ACTIVITY:
Within the entries below, please retype exactly the lines starting with the line that has "exposure_s: 1/640" and going on through the line that has "vfov_deg: 7.0", but not the pictures.

☆ ☆ ☆

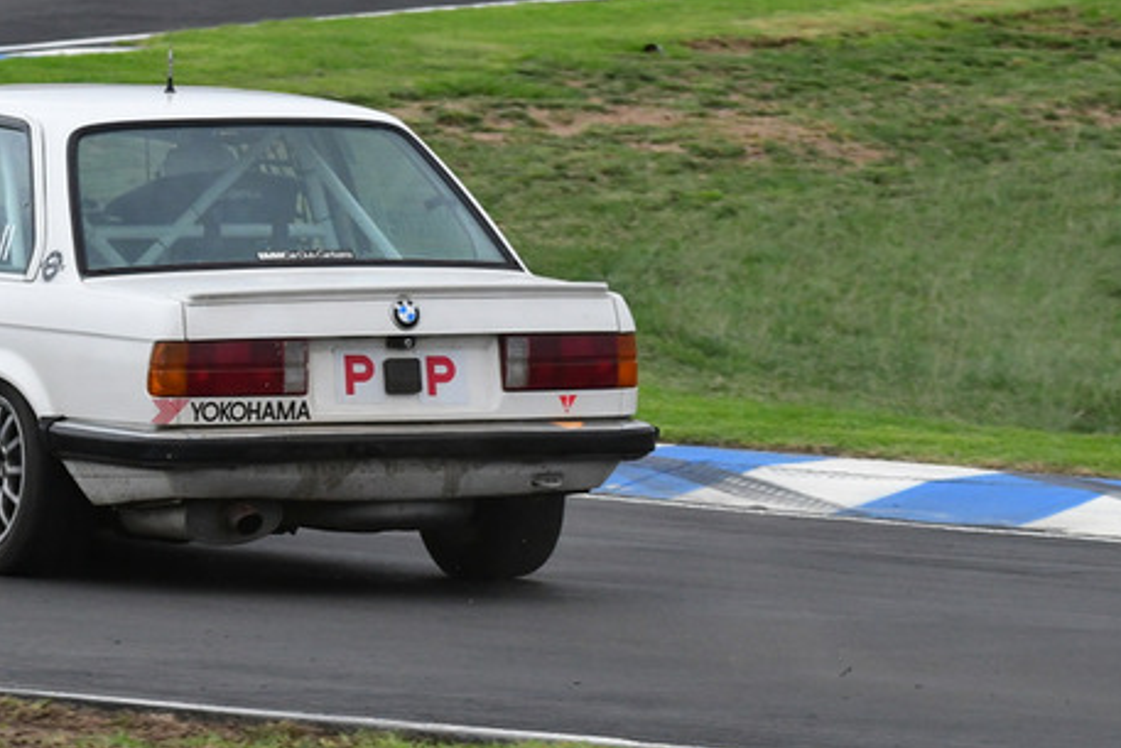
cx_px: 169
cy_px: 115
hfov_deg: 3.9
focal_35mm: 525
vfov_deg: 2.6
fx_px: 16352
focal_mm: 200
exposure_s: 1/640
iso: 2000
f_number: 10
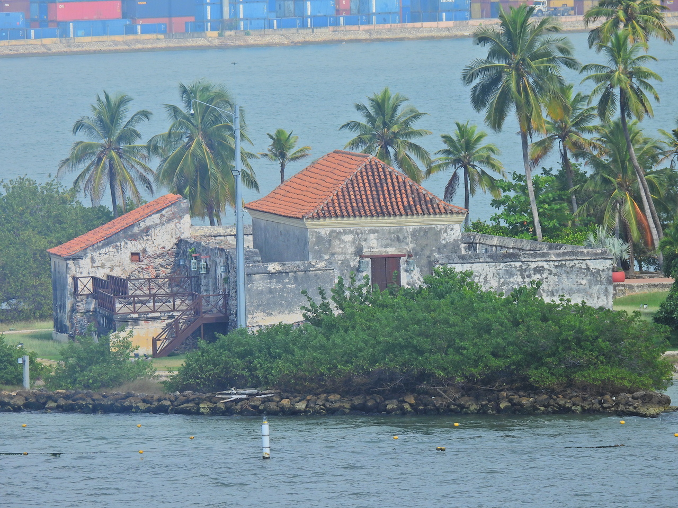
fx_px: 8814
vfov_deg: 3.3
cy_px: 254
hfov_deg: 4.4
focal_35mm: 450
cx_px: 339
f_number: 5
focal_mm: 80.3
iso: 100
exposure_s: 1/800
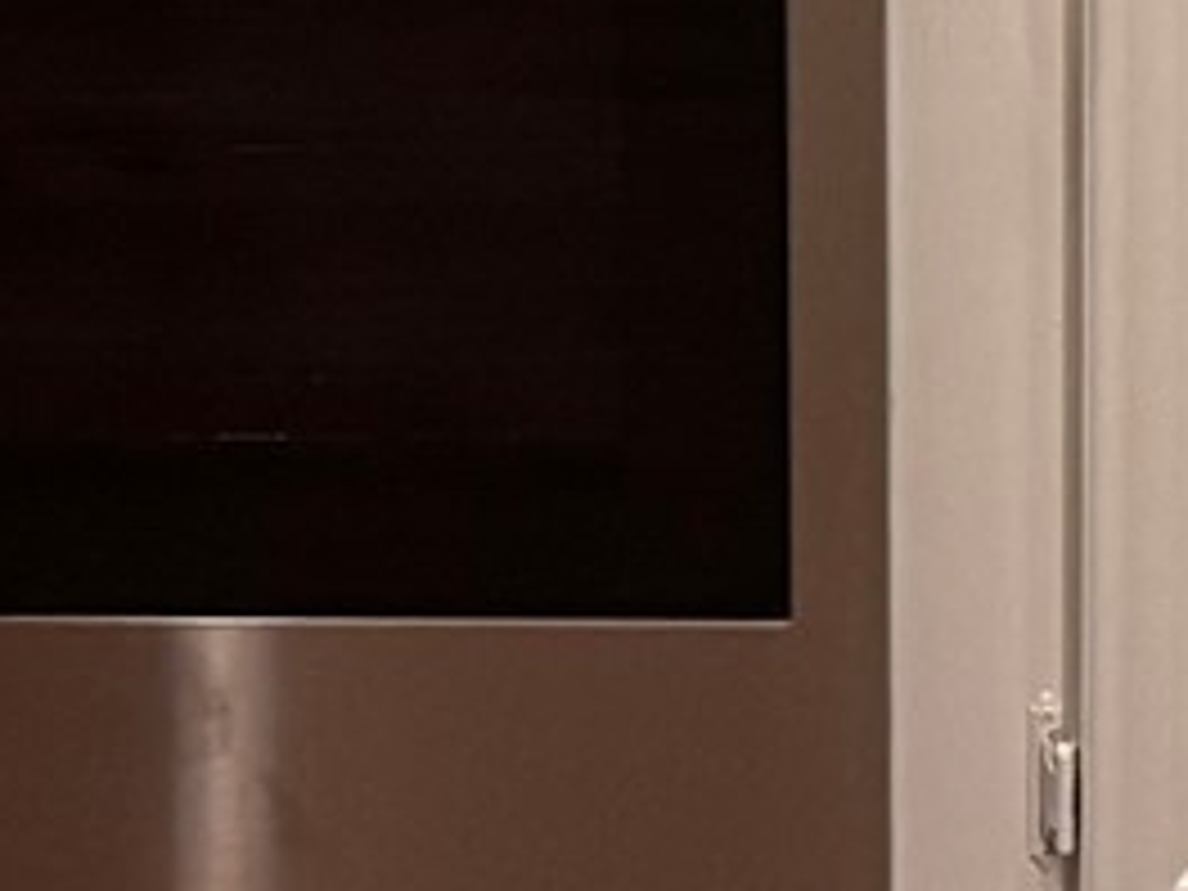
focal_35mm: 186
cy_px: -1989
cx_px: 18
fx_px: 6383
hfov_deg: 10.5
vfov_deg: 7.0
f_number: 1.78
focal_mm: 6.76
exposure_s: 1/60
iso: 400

☆ ☆ ☆

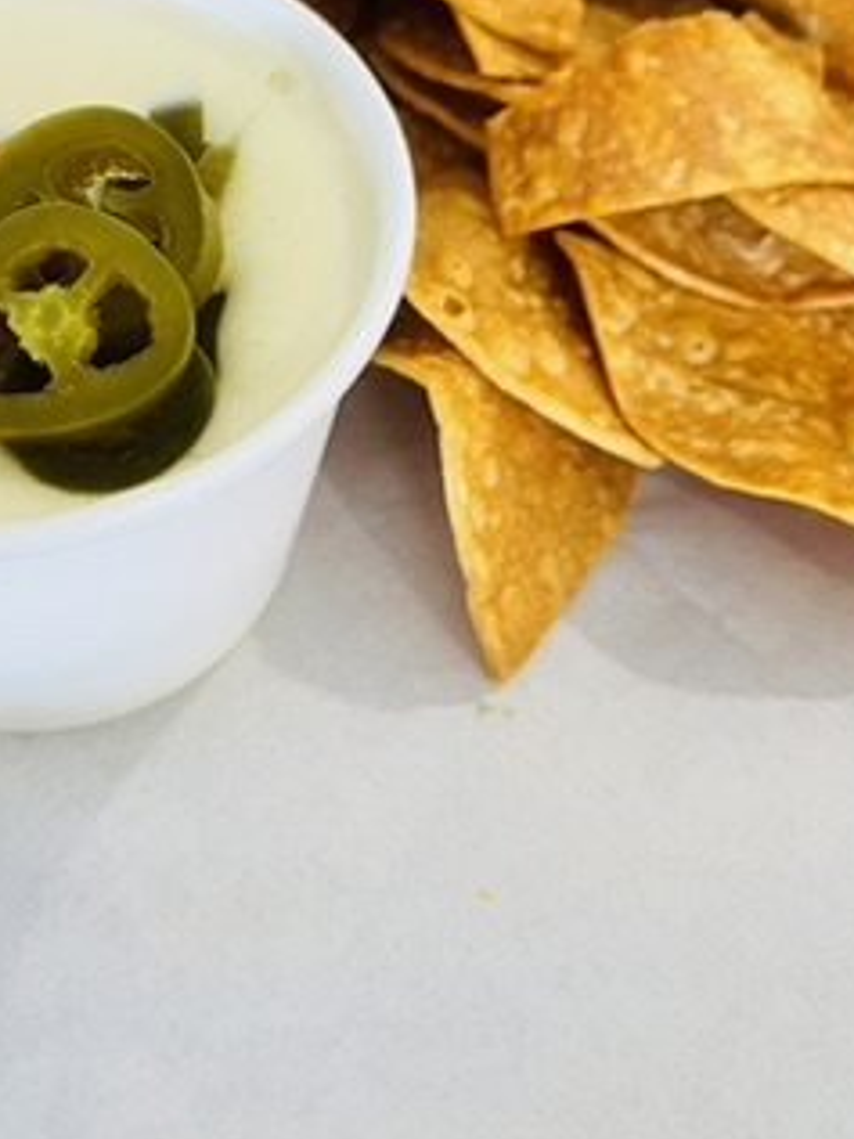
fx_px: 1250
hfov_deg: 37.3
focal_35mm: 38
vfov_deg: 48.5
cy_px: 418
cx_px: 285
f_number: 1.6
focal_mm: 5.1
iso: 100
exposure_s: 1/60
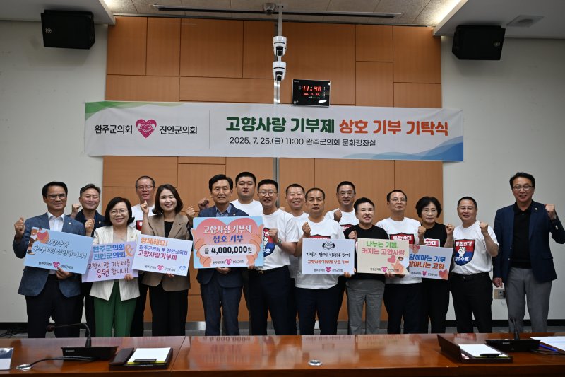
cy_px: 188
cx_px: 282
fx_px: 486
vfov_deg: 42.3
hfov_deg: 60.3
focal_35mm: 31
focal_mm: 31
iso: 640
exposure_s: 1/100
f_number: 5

☆ ☆ ☆

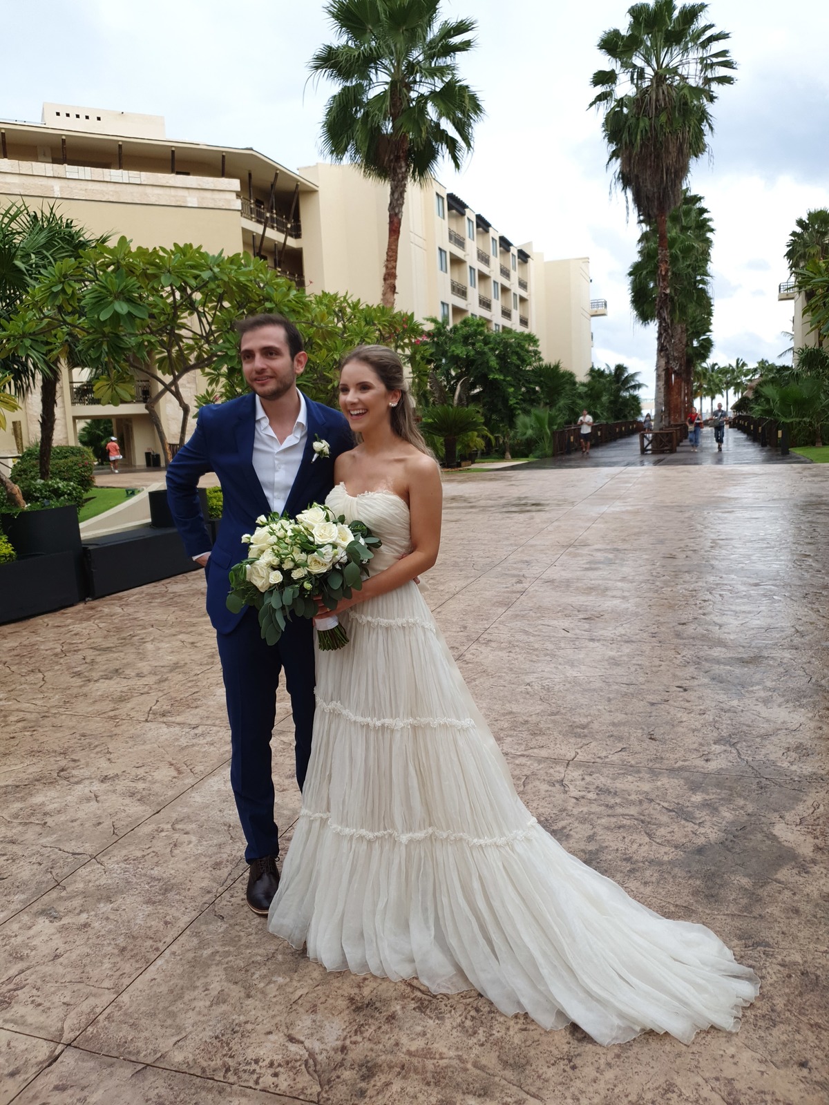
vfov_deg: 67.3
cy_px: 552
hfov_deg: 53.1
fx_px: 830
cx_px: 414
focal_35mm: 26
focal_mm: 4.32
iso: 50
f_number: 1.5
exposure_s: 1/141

☆ ☆ ☆

YOUR SOLUTION:
exposure_s: 1/640
iso: 2000
f_number: 10
fx_px: 8814
vfov_deg: 3.3
cy_px: 254
hfov_deg: 4.4
focal_35mm: 450
cx_px: 339
f_number: 5
focal_mm: 80.3
iso: 100
exposure_s: 1/800
focal_35mm: 186
cy_px: -1989
cx_px: 18
fx_px: 6383
hfov_deg: 10.5
vfov_deg: 7.0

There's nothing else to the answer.